Pro und Contra: Anhebung des Rentenalters

Ab nächstem Jahr wird das Renteneintrittsalter stufenweise auf 67 Jahre erhöht. So hat es die Große Koalition 2006 beschlossen. Seitdem gibt es kontroverse Debatten um die Notwendigkeit und die Zumutbarkeit dieser Maßnahme. In unserem Artikel finden Sie Argumente für beiden Seiten. Von Constanze Schultze und Norman Kirsten

Die Zahlung der staatlichen Rente ist seit jeher ein Reizthema. Sie basiert auf einem System, bei dem die arbeitende Generation die Beiträge für die gesetzliche Rentenversicherung zahlt. Aus diesem Topf werden wiederum die aktuellen Renten entnommen. Als Lohnersatz soll die Rente älteren Menschen eine ausreichende Lebensgrundlage bieten. Voraussetzung dafür ist vor allem das Erreichen einer bestimmten Altersgrenze.

Um diese drehte sich in der Vergangenheit allerdings eine nicht enden wollende Debatte. 2006 wurde eine stufenweise Anhebung des Rentenalters auf 67 Jahre beschlossen, die nächstes Jahr beginnt. Jüngst haben die fünf Wirtschaftsweisen kürzlich sogar eine weitere stufenweise Erhöhung des Rentenalters gefordert.

Wir möchten uns heute dieses Themas annehmen und die Vor- und Nachteile der Anhebung des Rentenalters diskutieren.

Pro:

Die Anhebung des Rentenalters ist unpopulär, aber alternativlos. Wenn das System der staatlichen Rentenzahlungen aufrecht erhalten werden soll, dann müssen Einschnitte in Kauf genommen werden. Dazu gehören neben der privaten Vorsorge auch eine verlängerte Arbeitszeit beziehungsweise ein späteres Erreichen des Rentenalters.

Die Lebenserwartung der Menschen steigt ständig. Das heißt einerseits, dass alte Menschen viel länger leistungs- und arbeitsfähig sind. Andererseits wird dadurch die Bezugsdauer von Rentenzahlungen immer länger. Lag der durchschnittliche Rentenbezug in der BRD 1960 noch bei knapp zehn Jahren, war er 1980 schon bei zwölf Jahren und ist heute bei über 17 Jahren angelangt. Die einzig adäquate Lösung, um dieser Entwicklung Rechnung zu tragen, ist es, das Renteneintrittsalter zu erhöhen.
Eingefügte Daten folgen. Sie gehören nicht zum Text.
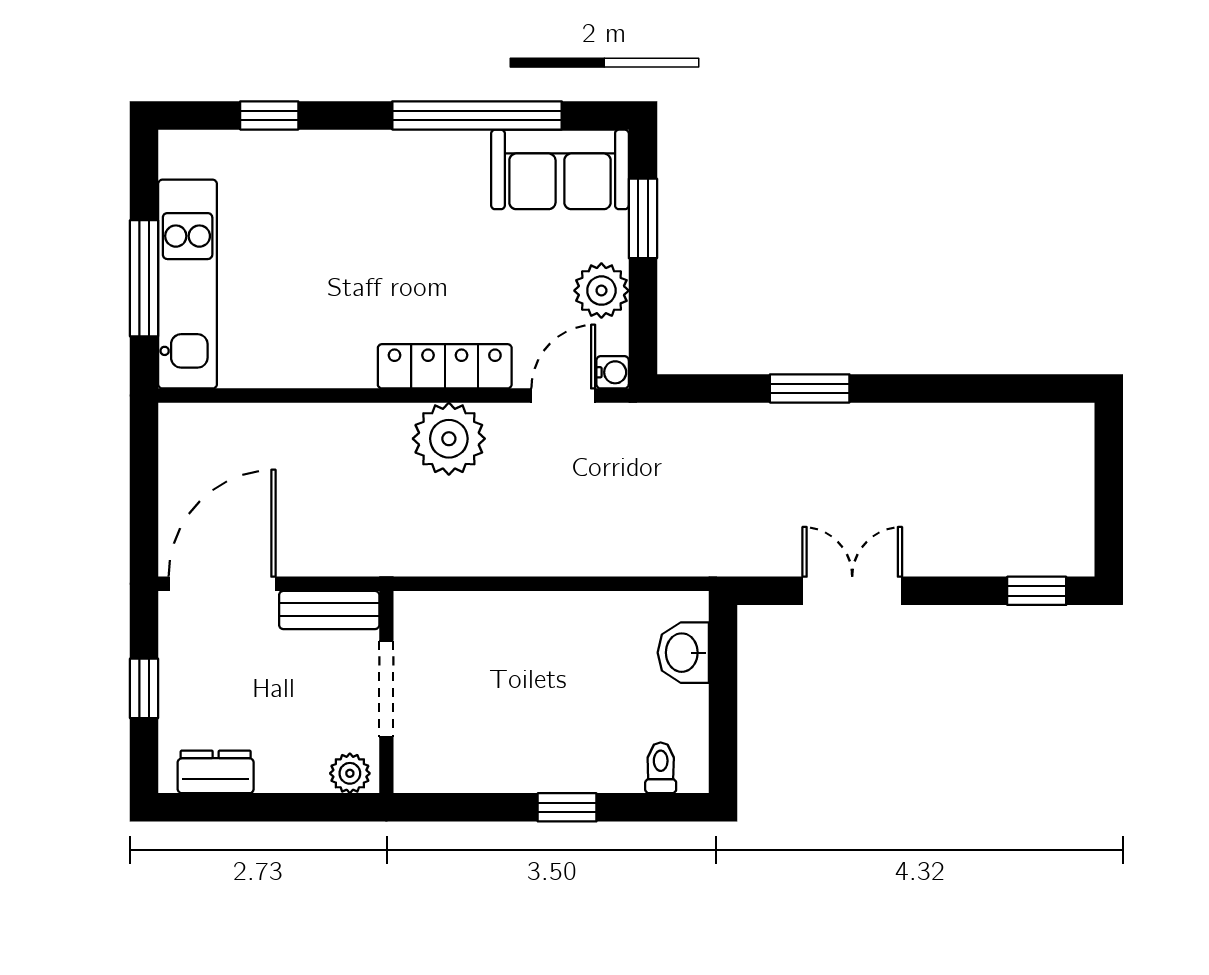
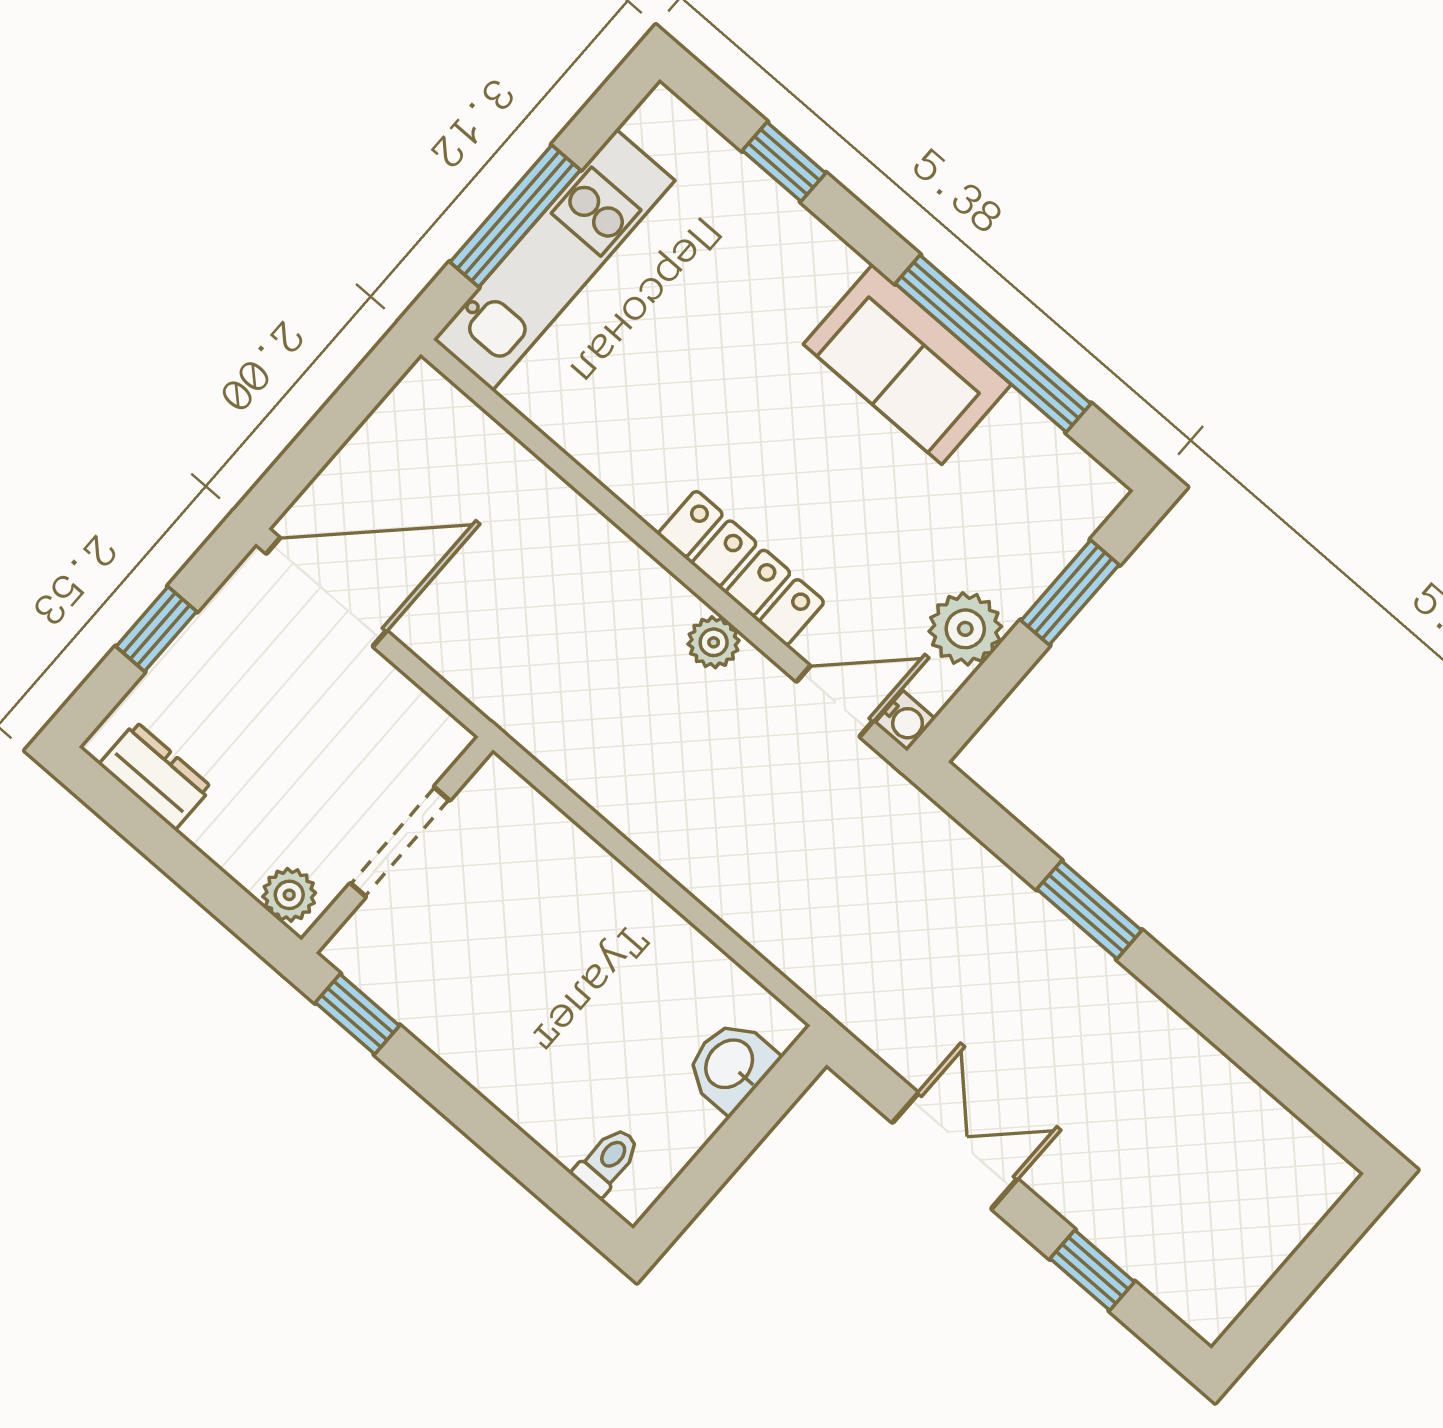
sofa: (560, 169) -> (907, 364), moved
plant: (449, 439) -> (714, 642), width x0.53, depth x0.53
window: (1037, 591) -> (1092, 1270), moved
bench: (329, 610) -> (411, 712), removed
window: (567, 807) -> (357, 1014), moved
Hinzu kommt, dass die Geburtenzahlen bereits seit Jahrzehnten zurückgehen. Seit der Einführung der Anti-Baby-Pille in den 1960er Jahren kommen immer weniger Kinder zur Welt (Pillenknick). Der Anteil älterer Menschen in unserer Gesellschaft wächst dagegen. Immer weniger junge Menschen müssen die Renten der „Baby-Boomer-Generation“ aus den 1950er Jahren finanzieren. 2050 wird jede dritte Person in Deutschland 60 Jahre oder älter sein.

Eine schrittweise Anpassung des Rentenalters wird auch in Zukunft notwendig sein, um die Beitragsbelastung von Beschäftigten und Betrieben in einem vernünftigen Rahmen zu halten. Außerdem wird es so auch möglich sein, Renten zu erhöhen und sie an Preissteigerungen oder die Inflation anzupassen.
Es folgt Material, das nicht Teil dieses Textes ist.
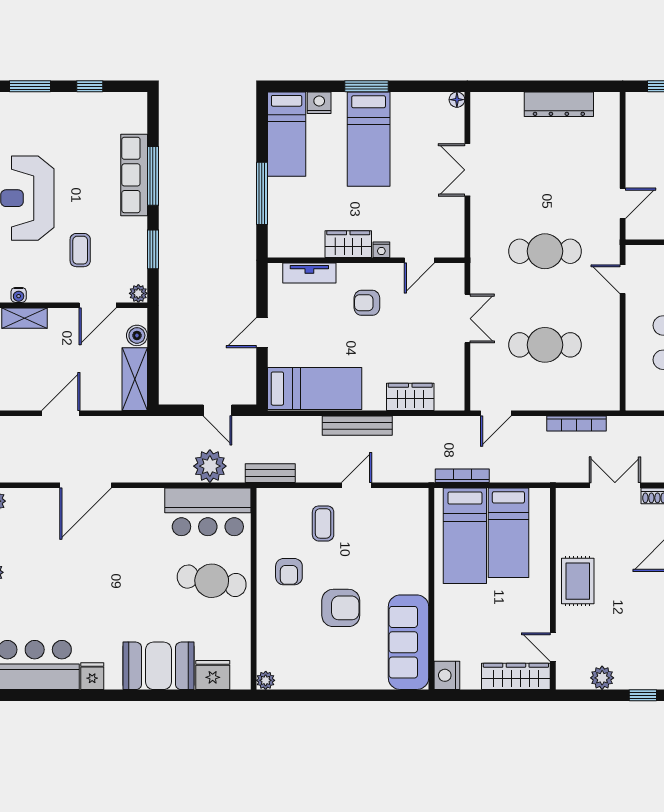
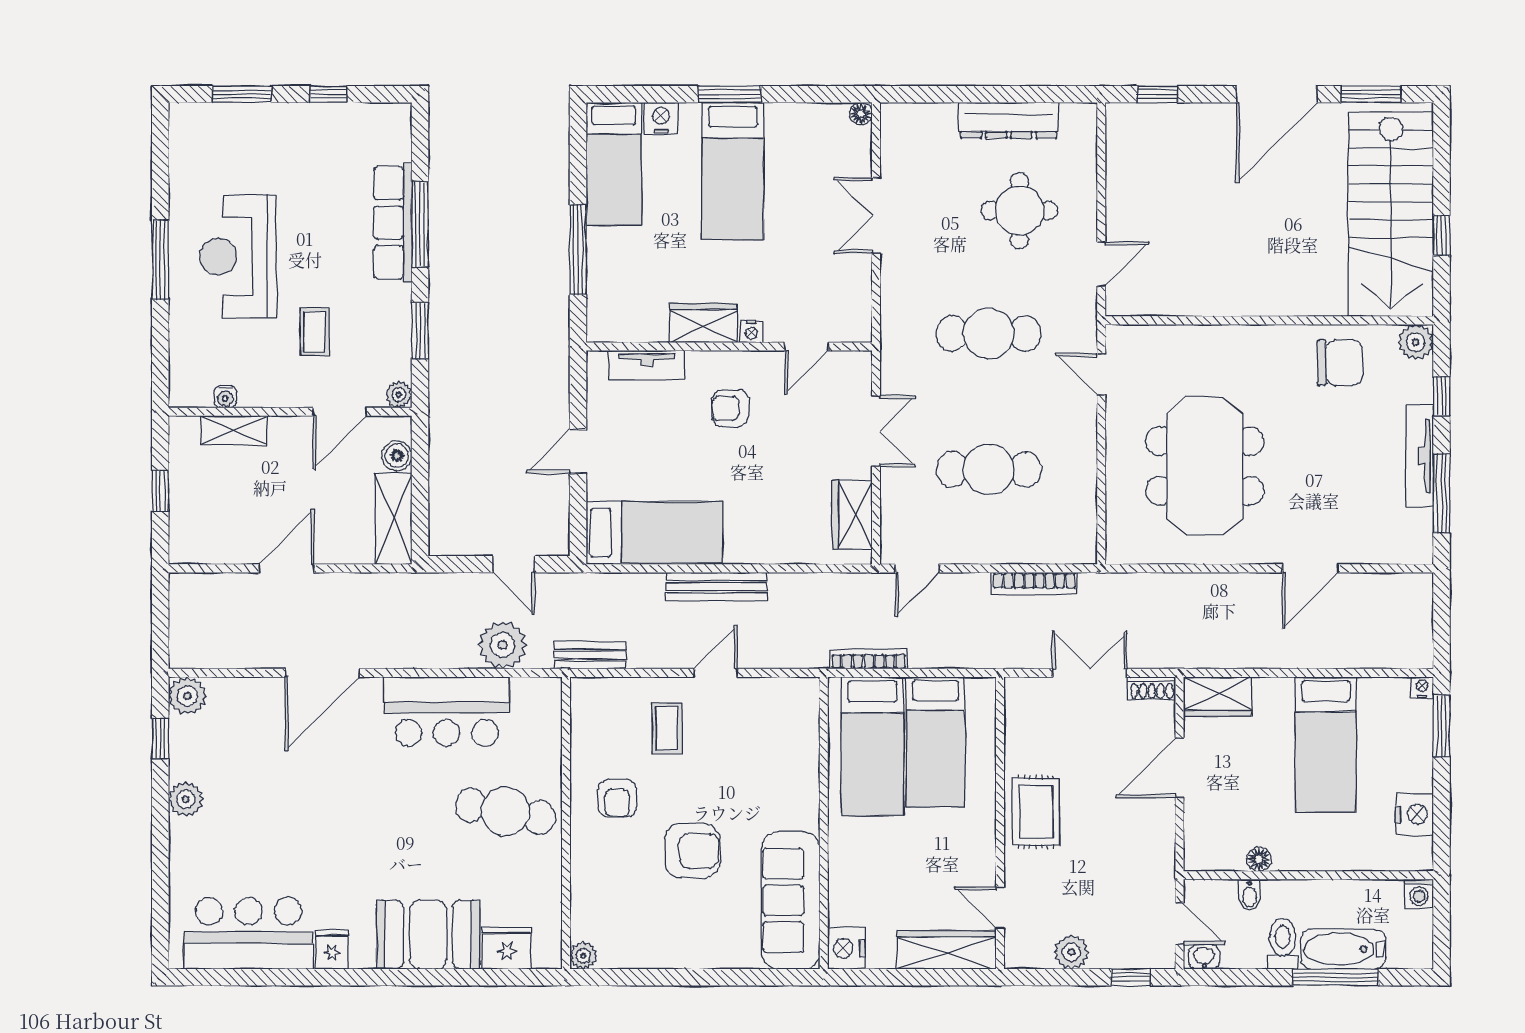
round table: (566, 167) -> (1019, 211), added
wardrobe: (410, 397) -> (852, 515), moved, turned -90
bar counter: (208, 512) -> (447, 711), moved

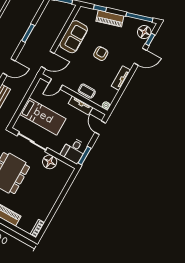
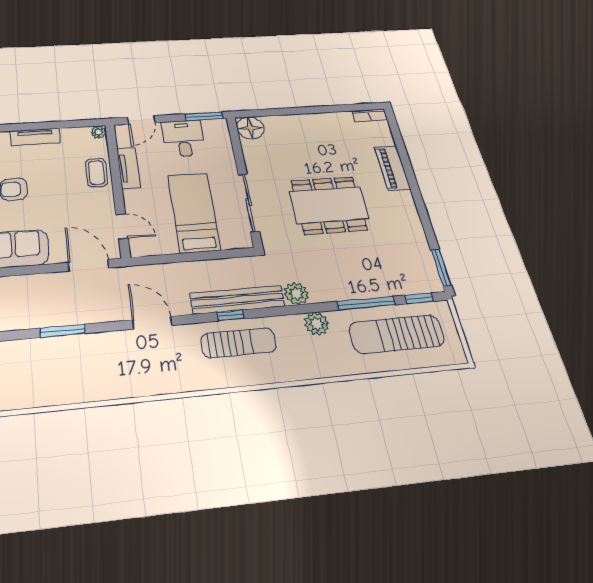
desk: (74, 150) -> (184, 138), moved, turned -90
floor lamp: (50, 162) -> (250, 128), moved

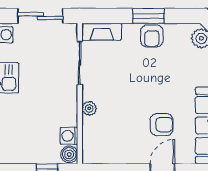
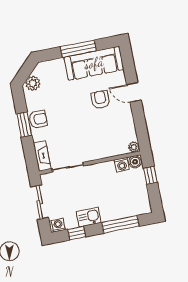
plant: (89, 108) -> (134, 147), moved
Der hohe Schuldenstand zwingt uns dazu, das Rentensystem nachhaltig zu bewirtschaften. Für die Zahlung der Renten dürfen keine Kredite aufgenommen oder Gelder aus anderen Bereichen abgezweigt werden. Eine Anpassung der Altersgrenze ist dafür das einfachste und auch wirkungsvollste Mittel. Wer trotzdem gerne eher in Rente gehen möchte, kann dies ohne Probleme tun. In diesem Fall müsste er allerdings einen entsprechenden Abschlag auf seine Alterszahlungen in Kauf nehmen.

Contra:

Den Arbeitnehmern wird immer mehr abverlangt: Mobilität, ständige Erreichbarkeit, Flexibilität, vor allem, was die Löhne angeht. Mit der bereits beschlossenen Rente ab 67 werden ihnen zudem zwei Jahre mehr Arbeit aufgebürdet. Dadurch wird ein grundlegender Aspekt des Arbeitsnehmerschutzes ausgehebelt: Sich darauf verlassen zu können, dass ein Leben voller Arbeit etwas wert und die Rente sicher ist. Das neue neoliberale Mantra dagegen heißt: Arbeiten bis zum Umfallen.
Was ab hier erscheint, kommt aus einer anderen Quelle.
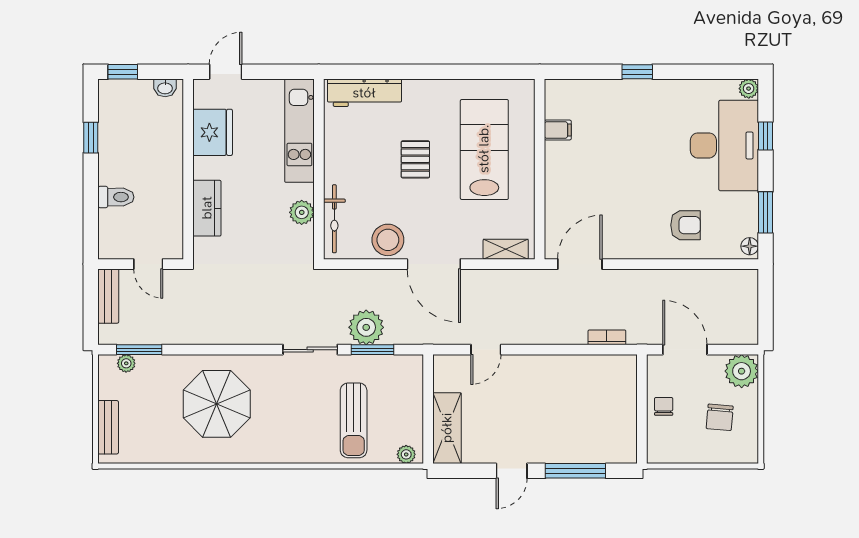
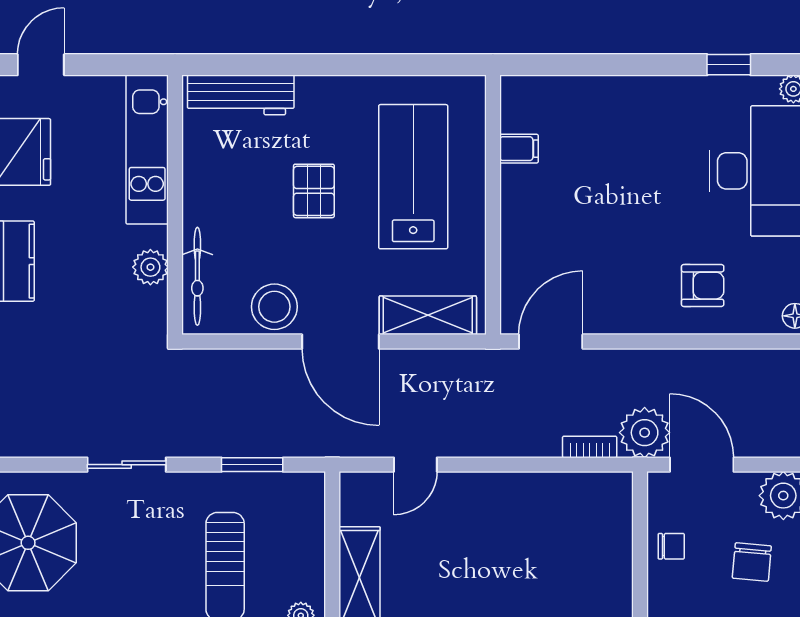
window: (637, 72) -> (729, 65), moved
shelving: (506, 249) -> (428, 315), width x1.50, depth x1.33
plant: (366, 327) -> (645, 433), moved
sliding door: (310, 350) -> (127, 465), moved
chair: (664, 406) -> (671, 546), turned 90

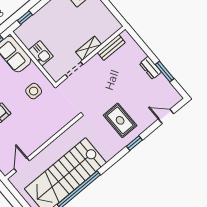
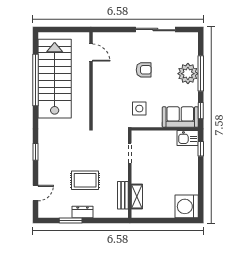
shelving: (88, 48) -> (137, 197), moved
kitchen sink: (41, 53) -> (188, 138), moved
rug: (120, 120) -> (85, 180), moved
Als wäre das nicht schon genug, raten die sogenannten Wirtschaftsweisen nun dazu, das Renteneintrittsalter zwischen den Jahren 2045 und 2060 nochmals auf 68 und 69 Jahre zu erhöhen. Das kann nur jemand vorschlagen, der jeden Tag in einem komfortablen Büro sitzt. Wie soll ein Bauarbeiter mit fast 70 Jahren Zementsäcke, eine Verkäuferin schwere Warenkartons schleppen? Solche Arbeitnehmer gehen heute schon mit durchschnittlich 61,5 Jahren in Rente. Eine weitere Anhebung des Rentenalters würde ökonomisch also nur auf eine Rentenkürzung hinauslaufen, da diese Menschen so noch insgesamt vier Jahre länger als heute mit Arbeitslosengeld abgespeist werden können.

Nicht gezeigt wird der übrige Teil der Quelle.